The securities offered have not been registered under the U.S. Securities Act of 1933, as amended, and may not be offered or sold in the United States absent registration or an applicable exemption from the registration requirements. This news release shall not constitute an offer to sell or the solicitation of an offer to buy nor shall there be any sale of the securities in any jurisdiction in which such offer, solicitation or sale would be unlawful.
ON BEHALF OF THE BOARD,
About Torq Resources
Torq is a Vancouver-based copper and gold exploration company with premium mineral projects in Chile. The Company is establishing itself as a leader of new exploration in prominent mining belts, guided by responsible, respectful and sustainable practices. The Company was built by a management team with prior success in monetizing exploration assets and its specialized technical team is recognized for their extensive experience working with major mining companies, supported by robust safety standards and technical proficiency. The technical team includes Chile-based geologists with invaluable local expertise and a noteworthy track record for major discovery in the country. Torq is committed to operating at the highest standards of applicable environmental, social and governance practices in the pursuit of a landmark discovery. For more information, visit www.torqresources.com.
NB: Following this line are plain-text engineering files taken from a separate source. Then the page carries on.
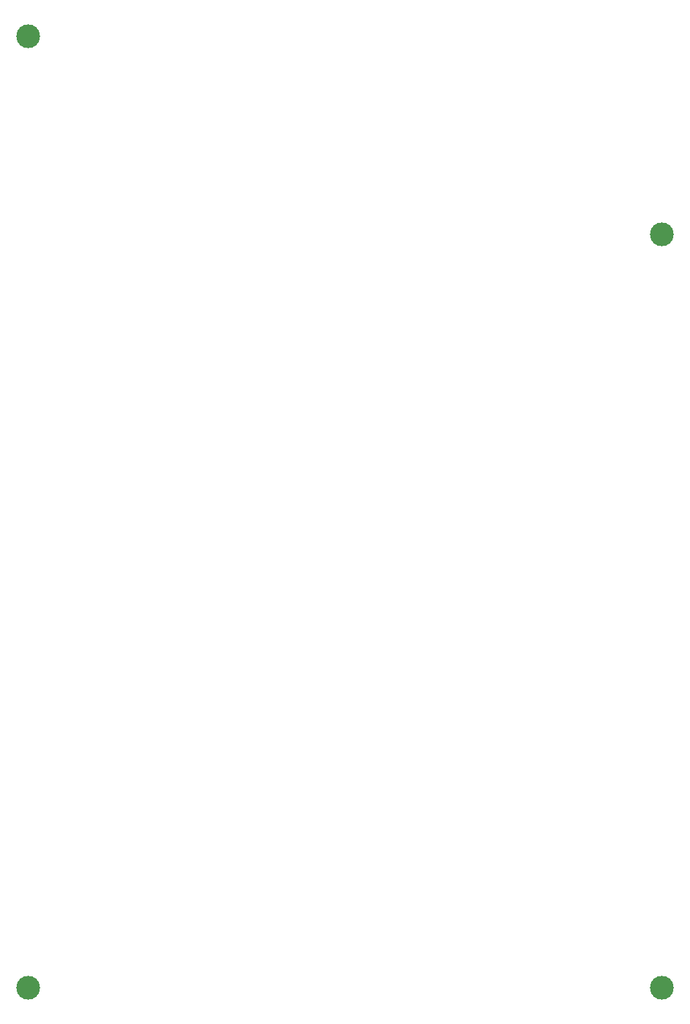
<source format=gbr>
%TF.GenerationSoftware,Altium Limited,Altium Designer,21.2.1 (34)*%
G04 Layer_Color=0*
%FSLAX25Y25*%
%MOIN*%
%TF.SameCoordinates,3D92BD4A-1653-4209-B07E-4AD3ED082CDC*%
%TF.FilePolarity,Positive*%
%TF.FileFunction,NonPlated,1,2,NPTH,Drill*%
%TF.Part,Single*%
G01*
G75*
%TA.AperFunction,OtherDrill,Free Pad (3346.456mil,196.85mil)*%
%ADD142C,0.11811*%
%TA.AperFunction,OtherDrill,Free Pad (3346.456mil,3937.008mil)*%
%ADD143C,0.11811*%
%TA.AperFunction,OtherDrill,Free Pad (196.85mil,4921.26mil)*%
%ADD144C,0.11811*%
%TA.AperFunction,OtherDrill,Free Pad (196.85mil,196.85mil)*%
%ADD145C,0.11811*%
D142*
X334646Y19685D02*
D03*
D143*
Y393701D02*
D03*
D144*
X19685Y492126D02*
D03*
D145*
Y19685D02*
D03*
%TF.MD5,229293be31c68902c165336489a611a6*%
M02*

</source>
Forward Looking Information
This release includes certain statements that may be deemed “forward-looking statements”. Forward-looking information is information that includes implied future performance and/or forecast information in particular relating to or associated with the financing of exploration work on its mineral properties. These statements involve known and unknown risks, uncertainties and other factors which may cause actual results, performance or achievements of the Company to be materially different (either positively or negatively) from any future results, performance or achievements expressed or implied by such forward-looking statements, including risks relating to securing investor interest and participation in the target financing goal, and general market and economic conditions. For a discussion of risk factors which could adversely affect the forward looking statements, see the Company’s public record filings at www.sedarplus.ca.
Neither the TSX Venture Exchange nor its Regulation Services Provider (as that term is defined in the policies of the TSX Venture Exchange) accepts responsibility for the adequacy or accuracy of this release.